[Opening EXERCISE INPUT section]
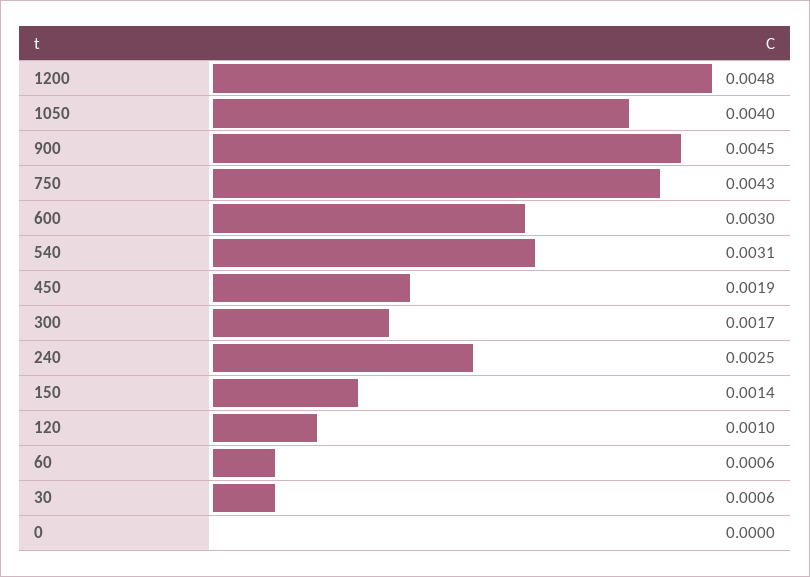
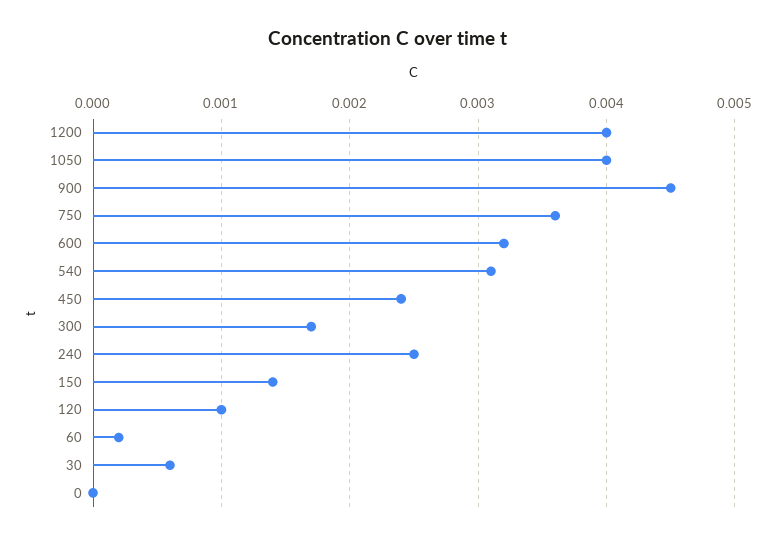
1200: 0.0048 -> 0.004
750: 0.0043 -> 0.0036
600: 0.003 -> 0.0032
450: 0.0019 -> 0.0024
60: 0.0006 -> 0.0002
[Closing EXERCISE INPUT section]
▶ [ABOUT THIS EXERCISE] Copy each entry exactly as written. Pictures do not belong in the copy.

▶ [SOLUTION FOR THIS EXERCISE]
1200: 0.0048 -> 0.004
750: 0.0043 -> 0.0036
600: 0.003 -> 0.0032
450: 0.0019 -> 0.0024
60: 0.0006 -> 0.0002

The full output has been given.